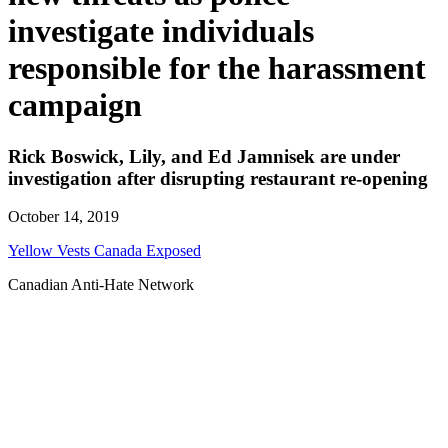
investigate individuals
responsible for the harassment
campaign
Rick Boswick, Lily, and Ed Jamnisek are under
investigation after disrupting restaurant re-opening
October 14, 2019
Yellow Vests Canada Exposed
Canadian Anti-Hate Network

_ _ _ _ _

■ **Exercise brief**
Every entry above needs to be copied exactly, and no pictures go with it.

■ **Response**
investigate individuals
responsible for the harassment
campaign
Rick Boswick, Lily, and Ed Jamnisek are under
investigation after disrupting restaurant re-opening
October 14, 2019
Yellow Vests Canada Exposed
Canadian Anti-Hate Network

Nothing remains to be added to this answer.